> **REQUIRED TASK**:
Copy the part of the 2007 Vuelta a Asturias text starting at "- Third / John-Lee" and ending at "of the team.".

> **DOCUMENT TEXT**:
2007 Vuelta a Asturias

Race details
- Dates: 3–7 May 2007
- Stages: 5
- Distance: 807 km (501.4 mi)
- Winning time: 19h 41' 56"

Results
- Winner / Koldo Gil (ESP) / (Saunier Duval–Prodir)
- Second / Alberto Fernández de la Puebla (ESP) / (Saunier Duval–Prodir)
- Third / John-Lee Augustyn (RSA) / (Barloworld)

= 2007 Vuelta a Asturias =

The 2007 Vuelta a Asturias was the 51st edition of the Vuelta a Asturias road cycling stage race, which was held from 3 May to 7 May 2007. The race started and finished in Oviedo. The race was won by Koldo Gil of the team.

Annotated element listings
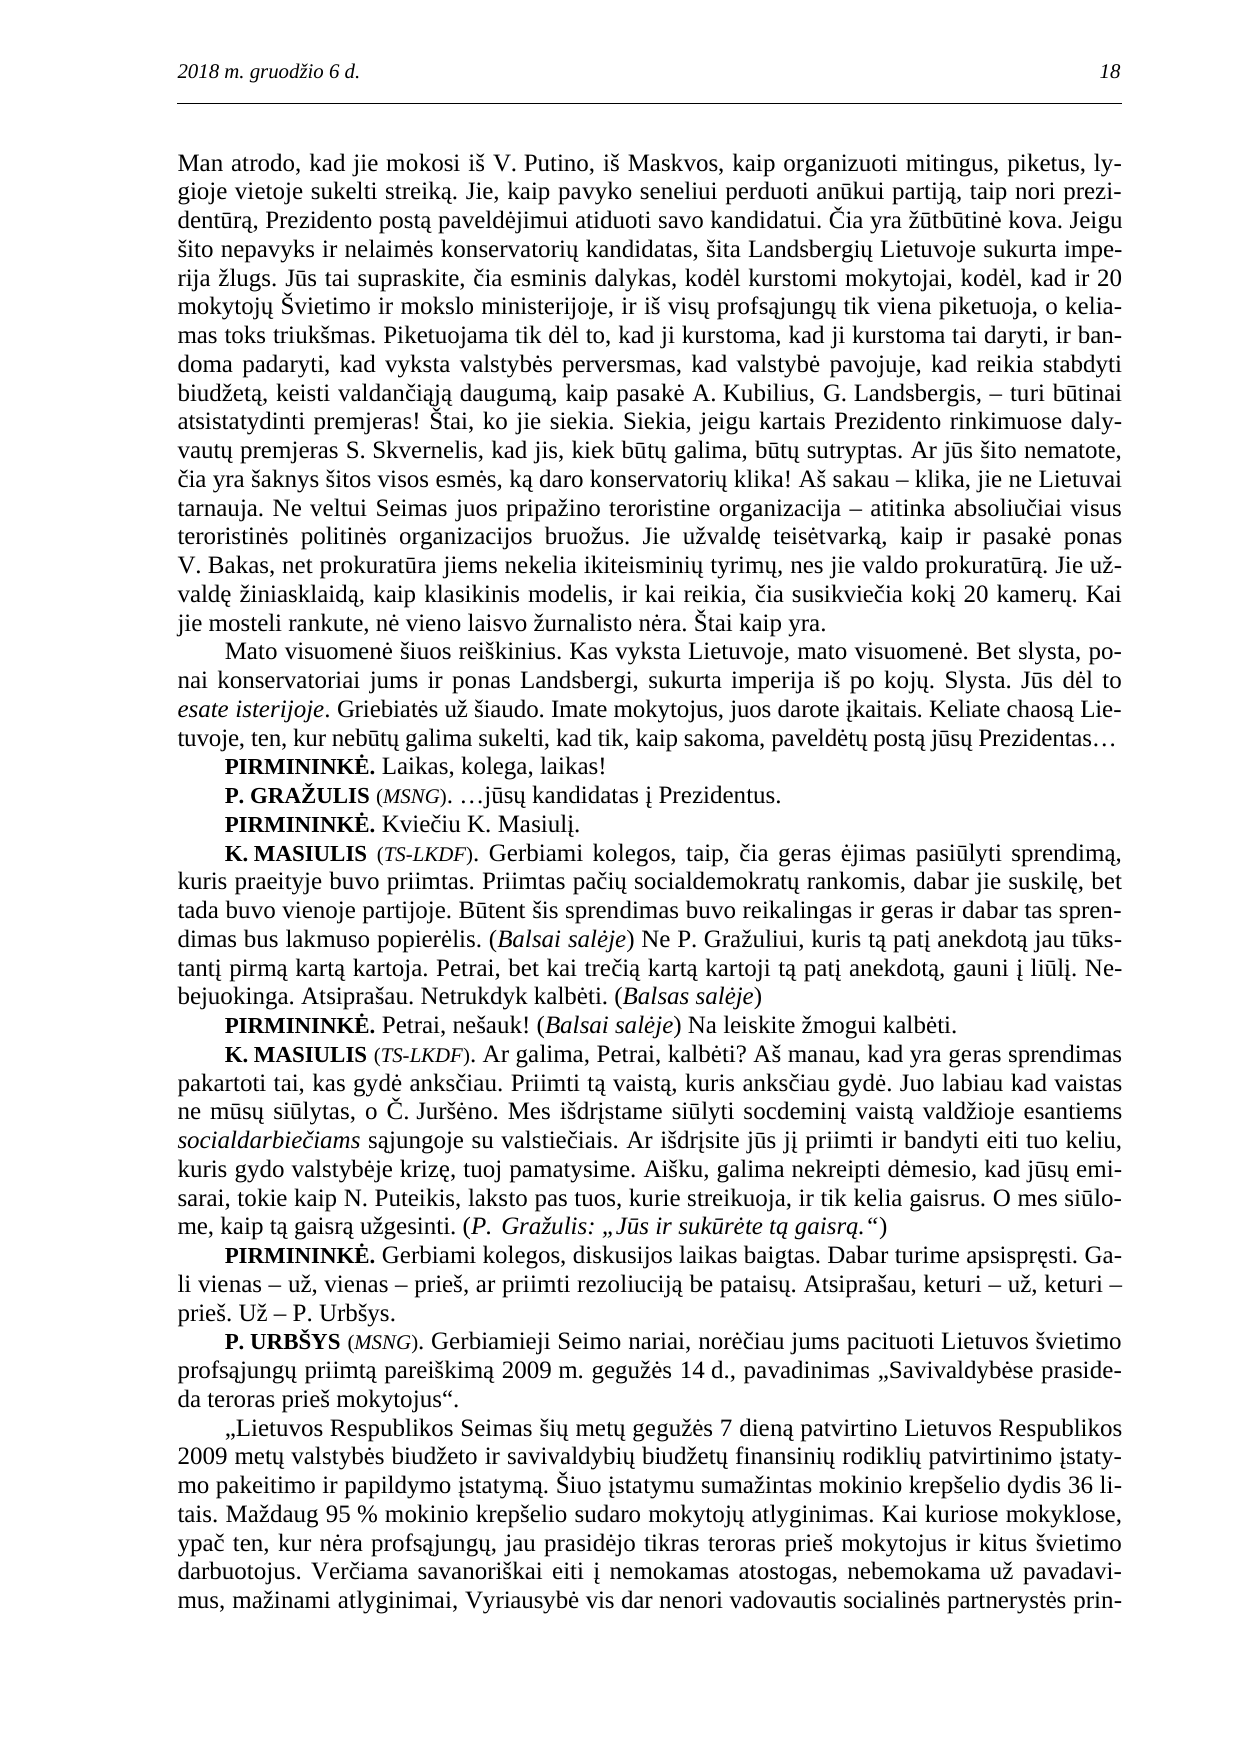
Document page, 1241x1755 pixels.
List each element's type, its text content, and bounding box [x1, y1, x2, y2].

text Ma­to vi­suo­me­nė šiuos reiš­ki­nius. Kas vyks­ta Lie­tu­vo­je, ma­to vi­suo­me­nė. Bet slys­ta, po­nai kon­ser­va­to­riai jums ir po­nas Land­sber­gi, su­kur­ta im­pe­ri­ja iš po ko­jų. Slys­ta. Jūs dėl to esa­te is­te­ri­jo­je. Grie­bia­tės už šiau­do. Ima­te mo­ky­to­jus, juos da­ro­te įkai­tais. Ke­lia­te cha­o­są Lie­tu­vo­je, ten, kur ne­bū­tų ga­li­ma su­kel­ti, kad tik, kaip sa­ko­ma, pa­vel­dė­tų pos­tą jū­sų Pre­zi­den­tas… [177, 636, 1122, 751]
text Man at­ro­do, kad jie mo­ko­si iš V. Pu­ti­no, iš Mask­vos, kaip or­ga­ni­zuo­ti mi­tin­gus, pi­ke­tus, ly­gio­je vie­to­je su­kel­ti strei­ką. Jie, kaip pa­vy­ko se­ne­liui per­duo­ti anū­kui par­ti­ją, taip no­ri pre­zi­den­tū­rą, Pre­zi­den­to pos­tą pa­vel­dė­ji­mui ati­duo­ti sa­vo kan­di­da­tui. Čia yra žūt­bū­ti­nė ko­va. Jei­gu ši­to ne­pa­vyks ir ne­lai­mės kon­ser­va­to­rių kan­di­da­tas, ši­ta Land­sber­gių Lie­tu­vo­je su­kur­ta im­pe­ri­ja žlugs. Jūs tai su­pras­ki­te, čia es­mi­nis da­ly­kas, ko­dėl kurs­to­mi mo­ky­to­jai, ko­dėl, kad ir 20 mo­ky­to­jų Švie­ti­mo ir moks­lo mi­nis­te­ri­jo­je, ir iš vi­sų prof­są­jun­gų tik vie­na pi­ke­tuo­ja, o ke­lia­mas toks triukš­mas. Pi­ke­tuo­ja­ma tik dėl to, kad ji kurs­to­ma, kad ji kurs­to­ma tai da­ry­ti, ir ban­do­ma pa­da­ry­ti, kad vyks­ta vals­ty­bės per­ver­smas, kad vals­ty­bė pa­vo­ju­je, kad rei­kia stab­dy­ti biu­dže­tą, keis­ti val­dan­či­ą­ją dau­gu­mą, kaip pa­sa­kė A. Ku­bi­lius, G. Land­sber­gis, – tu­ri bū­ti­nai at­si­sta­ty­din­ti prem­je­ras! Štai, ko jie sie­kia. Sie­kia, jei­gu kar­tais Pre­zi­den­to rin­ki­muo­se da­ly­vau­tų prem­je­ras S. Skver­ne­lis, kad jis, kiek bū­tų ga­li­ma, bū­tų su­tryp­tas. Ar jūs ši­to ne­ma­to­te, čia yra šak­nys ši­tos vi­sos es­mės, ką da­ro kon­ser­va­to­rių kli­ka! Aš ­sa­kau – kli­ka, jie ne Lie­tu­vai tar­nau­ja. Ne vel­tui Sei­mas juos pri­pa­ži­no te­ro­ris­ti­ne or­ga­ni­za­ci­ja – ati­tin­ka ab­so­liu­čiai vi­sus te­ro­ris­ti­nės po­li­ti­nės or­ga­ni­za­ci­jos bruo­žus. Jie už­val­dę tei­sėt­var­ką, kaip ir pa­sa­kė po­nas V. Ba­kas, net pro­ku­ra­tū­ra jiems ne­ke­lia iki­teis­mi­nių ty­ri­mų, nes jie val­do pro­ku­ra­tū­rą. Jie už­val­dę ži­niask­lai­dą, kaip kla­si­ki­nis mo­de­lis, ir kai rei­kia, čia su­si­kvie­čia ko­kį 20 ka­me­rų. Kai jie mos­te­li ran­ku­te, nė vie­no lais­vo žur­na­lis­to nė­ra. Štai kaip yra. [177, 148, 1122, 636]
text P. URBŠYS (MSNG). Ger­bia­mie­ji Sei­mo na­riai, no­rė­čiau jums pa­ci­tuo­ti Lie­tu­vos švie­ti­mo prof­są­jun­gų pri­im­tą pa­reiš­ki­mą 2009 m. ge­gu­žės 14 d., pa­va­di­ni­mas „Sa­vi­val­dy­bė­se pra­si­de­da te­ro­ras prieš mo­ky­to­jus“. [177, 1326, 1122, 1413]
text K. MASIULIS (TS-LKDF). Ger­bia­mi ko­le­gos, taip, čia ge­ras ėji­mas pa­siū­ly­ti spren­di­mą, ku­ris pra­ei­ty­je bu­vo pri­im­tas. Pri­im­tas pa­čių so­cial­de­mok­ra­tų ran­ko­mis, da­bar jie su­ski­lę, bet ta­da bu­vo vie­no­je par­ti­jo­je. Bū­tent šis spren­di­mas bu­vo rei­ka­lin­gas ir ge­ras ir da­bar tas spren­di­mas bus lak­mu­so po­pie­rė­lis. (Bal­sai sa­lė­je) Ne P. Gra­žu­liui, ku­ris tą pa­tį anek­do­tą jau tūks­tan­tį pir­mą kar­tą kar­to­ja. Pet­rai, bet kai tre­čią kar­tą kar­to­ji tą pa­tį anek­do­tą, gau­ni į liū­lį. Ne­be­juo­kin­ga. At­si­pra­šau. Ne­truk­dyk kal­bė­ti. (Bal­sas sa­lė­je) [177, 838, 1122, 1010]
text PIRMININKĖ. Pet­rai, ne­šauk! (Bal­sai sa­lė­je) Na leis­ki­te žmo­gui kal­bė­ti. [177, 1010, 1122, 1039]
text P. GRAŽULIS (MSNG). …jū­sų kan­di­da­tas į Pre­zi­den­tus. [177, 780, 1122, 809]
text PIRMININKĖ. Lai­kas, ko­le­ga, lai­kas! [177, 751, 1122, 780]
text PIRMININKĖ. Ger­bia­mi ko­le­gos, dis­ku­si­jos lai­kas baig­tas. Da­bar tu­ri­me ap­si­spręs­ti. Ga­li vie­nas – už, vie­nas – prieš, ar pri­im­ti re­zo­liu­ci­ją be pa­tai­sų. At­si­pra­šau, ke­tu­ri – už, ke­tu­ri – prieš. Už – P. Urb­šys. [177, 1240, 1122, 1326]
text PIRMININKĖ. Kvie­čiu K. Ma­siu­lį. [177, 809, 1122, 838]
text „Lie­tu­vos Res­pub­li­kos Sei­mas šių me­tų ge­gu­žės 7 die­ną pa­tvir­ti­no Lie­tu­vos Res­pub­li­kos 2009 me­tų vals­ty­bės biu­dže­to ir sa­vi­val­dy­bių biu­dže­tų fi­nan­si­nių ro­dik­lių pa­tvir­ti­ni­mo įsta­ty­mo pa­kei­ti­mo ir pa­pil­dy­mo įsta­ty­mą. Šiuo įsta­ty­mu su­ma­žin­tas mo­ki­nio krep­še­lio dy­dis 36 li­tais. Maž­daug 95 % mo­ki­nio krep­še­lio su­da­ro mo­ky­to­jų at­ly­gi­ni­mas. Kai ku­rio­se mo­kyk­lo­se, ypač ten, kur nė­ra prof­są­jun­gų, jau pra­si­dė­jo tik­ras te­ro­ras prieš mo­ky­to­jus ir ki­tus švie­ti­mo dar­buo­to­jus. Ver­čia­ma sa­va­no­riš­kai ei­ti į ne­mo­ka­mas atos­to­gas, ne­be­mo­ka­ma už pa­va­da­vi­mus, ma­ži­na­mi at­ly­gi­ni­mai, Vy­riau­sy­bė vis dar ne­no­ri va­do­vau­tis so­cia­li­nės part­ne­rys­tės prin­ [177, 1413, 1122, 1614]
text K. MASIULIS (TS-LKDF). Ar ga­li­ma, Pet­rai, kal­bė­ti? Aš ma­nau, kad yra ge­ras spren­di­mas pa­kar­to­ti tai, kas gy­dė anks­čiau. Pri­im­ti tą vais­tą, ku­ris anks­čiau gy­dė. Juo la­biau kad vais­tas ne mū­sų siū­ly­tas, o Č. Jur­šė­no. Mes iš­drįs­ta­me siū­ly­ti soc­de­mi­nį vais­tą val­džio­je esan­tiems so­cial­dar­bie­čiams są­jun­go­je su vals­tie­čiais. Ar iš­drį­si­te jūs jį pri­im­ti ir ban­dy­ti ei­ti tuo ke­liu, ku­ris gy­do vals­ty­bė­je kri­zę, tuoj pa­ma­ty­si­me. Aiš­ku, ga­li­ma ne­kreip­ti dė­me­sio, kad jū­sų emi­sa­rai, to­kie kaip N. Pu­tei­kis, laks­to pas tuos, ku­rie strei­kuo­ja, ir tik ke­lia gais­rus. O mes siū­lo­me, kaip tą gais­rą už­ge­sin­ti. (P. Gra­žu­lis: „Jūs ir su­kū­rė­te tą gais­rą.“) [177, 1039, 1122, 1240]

> **SOLUTION TO THIS PROBLEM**:
- Third / John-Lee Augustyn (RSA) / (Barloworld)

= 2007 Vuelta a Asturias =

The 2007 Vuelta a Asturias was the 51st edition of the Vuelta a Asturias road cycling stage race, which was held from 3 May to 7 May 2007. The race started and finished in Oviedo. The race was won by Koldo Gil of the team.